List of tasks:
• A. In the E. coli resistance abstract, where and in which years were the clinical isolates collected?
• B. Decide whether each statement agrees with the E. coli resistance abstract: (i) each of the two collections held more than 350 isolates; (ii) minimum inhibitory concentrations were measured for only one antimicrobial; (iii) the prescribing restriction under study applied only to London.
• C. Extend the E. coli resistance abstract past its final sentence.

Reading text:
§
Background: There is a clear association between heavy antimicrobial consumption within a population and the frequent recovery of resistant bacteria, but whether a reduction in antimicrobial use can reverse this process is less clear. We investigated the effect of a national restriction of sulphonamide prescribing in the UK on the prevalence of sulphonamide resistance in Escherichia coli.
Methods: Consecutive clinical isolates of E coli were collected at the Royal London Hospital in 1991 and 1999. These collections, each of more than 350 isolates, were compared. Minimum inhibitory concentrations of sulphamethoxazole and eight other antimicrobials were determined. The presence and locations of sulphonamide-resistance genes were examined by PCR, plasmid extraction, Southern hybridisation, and transconjugation.
§
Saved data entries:
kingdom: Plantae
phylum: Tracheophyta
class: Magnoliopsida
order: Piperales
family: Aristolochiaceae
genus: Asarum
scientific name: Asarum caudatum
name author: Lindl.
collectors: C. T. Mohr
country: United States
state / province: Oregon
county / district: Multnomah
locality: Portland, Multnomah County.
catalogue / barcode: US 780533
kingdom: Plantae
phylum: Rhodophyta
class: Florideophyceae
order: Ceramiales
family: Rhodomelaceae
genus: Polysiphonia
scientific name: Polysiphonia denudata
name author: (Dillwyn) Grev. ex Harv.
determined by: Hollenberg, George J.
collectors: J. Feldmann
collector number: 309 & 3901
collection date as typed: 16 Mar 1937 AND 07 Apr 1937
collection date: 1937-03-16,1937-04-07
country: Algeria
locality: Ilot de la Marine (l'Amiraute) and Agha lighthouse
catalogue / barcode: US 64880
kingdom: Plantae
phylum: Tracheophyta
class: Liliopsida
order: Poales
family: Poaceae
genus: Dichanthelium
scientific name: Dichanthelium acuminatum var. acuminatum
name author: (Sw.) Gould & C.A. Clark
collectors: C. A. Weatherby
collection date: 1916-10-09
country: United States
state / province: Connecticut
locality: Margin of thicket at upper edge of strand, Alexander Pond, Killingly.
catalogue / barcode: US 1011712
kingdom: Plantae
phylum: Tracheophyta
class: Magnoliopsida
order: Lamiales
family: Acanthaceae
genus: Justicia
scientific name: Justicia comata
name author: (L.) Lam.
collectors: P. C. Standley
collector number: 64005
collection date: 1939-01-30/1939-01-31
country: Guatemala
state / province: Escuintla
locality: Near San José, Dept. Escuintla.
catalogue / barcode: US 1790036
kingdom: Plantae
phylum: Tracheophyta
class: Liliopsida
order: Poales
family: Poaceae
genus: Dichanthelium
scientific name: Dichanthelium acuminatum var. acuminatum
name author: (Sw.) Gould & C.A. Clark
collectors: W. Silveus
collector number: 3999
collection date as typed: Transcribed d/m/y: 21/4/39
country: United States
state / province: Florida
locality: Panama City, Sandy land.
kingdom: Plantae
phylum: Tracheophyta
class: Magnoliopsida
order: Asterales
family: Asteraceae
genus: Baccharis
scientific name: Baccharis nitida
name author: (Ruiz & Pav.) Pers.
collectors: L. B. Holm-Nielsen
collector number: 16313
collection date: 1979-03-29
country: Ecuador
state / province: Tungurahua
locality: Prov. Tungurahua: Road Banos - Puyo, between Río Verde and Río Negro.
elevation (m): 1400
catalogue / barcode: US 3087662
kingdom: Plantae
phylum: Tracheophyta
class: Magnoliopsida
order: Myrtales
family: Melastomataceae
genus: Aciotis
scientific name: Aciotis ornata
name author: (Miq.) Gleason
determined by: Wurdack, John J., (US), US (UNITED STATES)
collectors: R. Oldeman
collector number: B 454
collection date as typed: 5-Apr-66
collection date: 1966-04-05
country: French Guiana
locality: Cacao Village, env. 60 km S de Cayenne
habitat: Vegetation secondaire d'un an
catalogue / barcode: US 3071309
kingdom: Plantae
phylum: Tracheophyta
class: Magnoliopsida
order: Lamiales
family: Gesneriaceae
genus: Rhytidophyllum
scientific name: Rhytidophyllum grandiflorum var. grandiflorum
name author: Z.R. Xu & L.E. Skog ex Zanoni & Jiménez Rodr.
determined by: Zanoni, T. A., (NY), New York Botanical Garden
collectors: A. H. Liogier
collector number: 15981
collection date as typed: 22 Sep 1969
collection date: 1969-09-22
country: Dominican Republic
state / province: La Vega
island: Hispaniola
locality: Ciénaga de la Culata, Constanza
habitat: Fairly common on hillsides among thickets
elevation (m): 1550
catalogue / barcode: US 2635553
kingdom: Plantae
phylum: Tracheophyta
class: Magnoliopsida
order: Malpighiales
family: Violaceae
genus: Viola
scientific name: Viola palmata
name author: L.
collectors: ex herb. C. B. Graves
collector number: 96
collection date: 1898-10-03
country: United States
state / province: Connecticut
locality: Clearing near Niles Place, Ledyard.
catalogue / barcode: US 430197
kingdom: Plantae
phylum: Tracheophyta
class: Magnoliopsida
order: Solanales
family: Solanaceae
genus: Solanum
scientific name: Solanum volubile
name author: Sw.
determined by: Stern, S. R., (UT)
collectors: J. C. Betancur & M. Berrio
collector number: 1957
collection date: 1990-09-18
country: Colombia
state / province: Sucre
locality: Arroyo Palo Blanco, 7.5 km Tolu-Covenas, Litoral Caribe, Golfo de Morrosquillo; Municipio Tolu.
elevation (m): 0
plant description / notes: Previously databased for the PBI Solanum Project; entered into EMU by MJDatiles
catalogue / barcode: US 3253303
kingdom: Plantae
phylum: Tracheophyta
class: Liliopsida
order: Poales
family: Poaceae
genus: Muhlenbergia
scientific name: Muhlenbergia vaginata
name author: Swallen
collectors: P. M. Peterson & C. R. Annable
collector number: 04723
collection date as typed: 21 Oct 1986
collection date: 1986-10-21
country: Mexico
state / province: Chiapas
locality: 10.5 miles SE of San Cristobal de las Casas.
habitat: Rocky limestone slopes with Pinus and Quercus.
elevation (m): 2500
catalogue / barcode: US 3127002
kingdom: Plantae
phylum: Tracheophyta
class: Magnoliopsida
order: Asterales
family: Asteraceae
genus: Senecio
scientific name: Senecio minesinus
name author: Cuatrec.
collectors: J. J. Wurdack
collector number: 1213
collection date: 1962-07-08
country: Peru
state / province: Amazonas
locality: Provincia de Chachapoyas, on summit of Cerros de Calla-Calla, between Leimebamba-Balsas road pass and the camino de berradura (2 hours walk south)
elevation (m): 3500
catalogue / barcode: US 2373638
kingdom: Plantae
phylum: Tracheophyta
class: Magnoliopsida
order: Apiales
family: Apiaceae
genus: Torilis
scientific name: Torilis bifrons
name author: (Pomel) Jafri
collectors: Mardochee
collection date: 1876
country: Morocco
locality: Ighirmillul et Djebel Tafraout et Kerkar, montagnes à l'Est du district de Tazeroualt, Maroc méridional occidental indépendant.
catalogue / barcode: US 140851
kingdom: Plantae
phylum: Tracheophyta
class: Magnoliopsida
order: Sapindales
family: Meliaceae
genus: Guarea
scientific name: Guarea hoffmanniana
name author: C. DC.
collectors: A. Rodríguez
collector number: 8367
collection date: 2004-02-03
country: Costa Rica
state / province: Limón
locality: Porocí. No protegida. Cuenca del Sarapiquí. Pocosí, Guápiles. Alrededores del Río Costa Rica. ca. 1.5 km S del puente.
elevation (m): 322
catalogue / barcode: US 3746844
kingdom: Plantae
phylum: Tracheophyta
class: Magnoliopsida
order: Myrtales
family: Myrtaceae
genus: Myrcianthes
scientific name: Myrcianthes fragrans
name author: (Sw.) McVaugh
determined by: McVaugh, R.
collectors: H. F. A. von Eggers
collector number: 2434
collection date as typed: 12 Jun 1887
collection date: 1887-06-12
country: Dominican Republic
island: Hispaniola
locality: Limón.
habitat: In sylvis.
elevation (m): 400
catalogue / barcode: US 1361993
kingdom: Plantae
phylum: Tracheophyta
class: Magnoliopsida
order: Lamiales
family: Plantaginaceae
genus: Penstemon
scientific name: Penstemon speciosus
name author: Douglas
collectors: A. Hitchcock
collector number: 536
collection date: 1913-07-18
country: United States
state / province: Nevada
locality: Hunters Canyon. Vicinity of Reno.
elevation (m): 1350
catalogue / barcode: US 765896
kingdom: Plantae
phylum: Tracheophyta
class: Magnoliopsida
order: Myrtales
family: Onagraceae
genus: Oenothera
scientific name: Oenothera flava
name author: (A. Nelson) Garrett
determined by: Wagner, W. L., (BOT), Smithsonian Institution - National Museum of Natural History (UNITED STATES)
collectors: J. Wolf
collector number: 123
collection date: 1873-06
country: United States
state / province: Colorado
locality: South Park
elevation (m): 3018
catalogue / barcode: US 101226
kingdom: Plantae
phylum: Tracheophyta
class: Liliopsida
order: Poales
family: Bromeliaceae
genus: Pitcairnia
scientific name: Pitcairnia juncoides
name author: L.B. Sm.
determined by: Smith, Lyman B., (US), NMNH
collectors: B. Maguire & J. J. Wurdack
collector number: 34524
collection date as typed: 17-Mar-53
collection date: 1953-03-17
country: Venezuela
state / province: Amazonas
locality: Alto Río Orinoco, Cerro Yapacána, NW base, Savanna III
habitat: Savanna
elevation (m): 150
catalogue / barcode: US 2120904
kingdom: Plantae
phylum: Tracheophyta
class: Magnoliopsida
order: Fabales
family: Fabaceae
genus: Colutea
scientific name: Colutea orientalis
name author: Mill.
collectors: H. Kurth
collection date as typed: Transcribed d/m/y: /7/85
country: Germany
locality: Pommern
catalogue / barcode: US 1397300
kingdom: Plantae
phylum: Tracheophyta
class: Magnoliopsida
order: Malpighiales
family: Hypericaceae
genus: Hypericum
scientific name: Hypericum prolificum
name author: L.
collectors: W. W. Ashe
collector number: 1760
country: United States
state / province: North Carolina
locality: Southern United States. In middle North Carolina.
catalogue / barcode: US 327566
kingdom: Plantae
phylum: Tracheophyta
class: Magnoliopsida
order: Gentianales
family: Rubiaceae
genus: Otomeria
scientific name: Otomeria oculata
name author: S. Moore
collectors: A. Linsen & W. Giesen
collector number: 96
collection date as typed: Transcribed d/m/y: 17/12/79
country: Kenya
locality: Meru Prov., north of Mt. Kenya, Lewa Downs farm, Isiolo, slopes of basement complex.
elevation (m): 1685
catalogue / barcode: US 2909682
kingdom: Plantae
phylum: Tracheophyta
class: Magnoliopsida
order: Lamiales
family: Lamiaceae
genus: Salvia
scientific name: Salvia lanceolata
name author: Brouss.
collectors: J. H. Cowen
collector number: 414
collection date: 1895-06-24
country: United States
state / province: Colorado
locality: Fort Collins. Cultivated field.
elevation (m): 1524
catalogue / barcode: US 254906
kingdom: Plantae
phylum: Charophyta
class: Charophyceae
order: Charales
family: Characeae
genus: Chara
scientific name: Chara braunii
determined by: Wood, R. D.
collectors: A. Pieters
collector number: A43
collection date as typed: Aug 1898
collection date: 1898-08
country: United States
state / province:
§
Results of the exercise:
• A. They were collected at the Royal London Hospital in 1991 and 1999.

• B.
(i) Yes: "each of more than 350 isolates."
(ii) No: "sulphamethoxazole and eight other antimicrobials."
(iii) No: "a national restriction of sulphonamide prescribing in the UK."

• C.
Findings: Despite a huge decrease in sulphonamide prescriptions (from 3,208,000 [corrected] prescriptions per year in 1991 to 77,000 [corrected] in 1999), the frequency of resistance remained high in 1999 (165/359 [46.0%] vs 143/360 [39.7%] in 1991; difference 6.2% [95% CI 20.9 to 13.3]). Integron-borne sulI was present in 16.4% of isolates in 1991 and 17.5% in 1999. The prevalence of sulII increased from 26.7% in 1991 to 36.5% in 1999 (difference 9.8% [3.1 to 16.5] p=0.0046). SulII was located on large plasmids, at least some of which were conjugative multiresistance determinants.
Interpretation: These results show that a huge decrease in antibiotic prescribing does not necessarily reduce resistance within a useful time. The main reason seems to be the genetic linkage of the index resistance to other resistance determinants.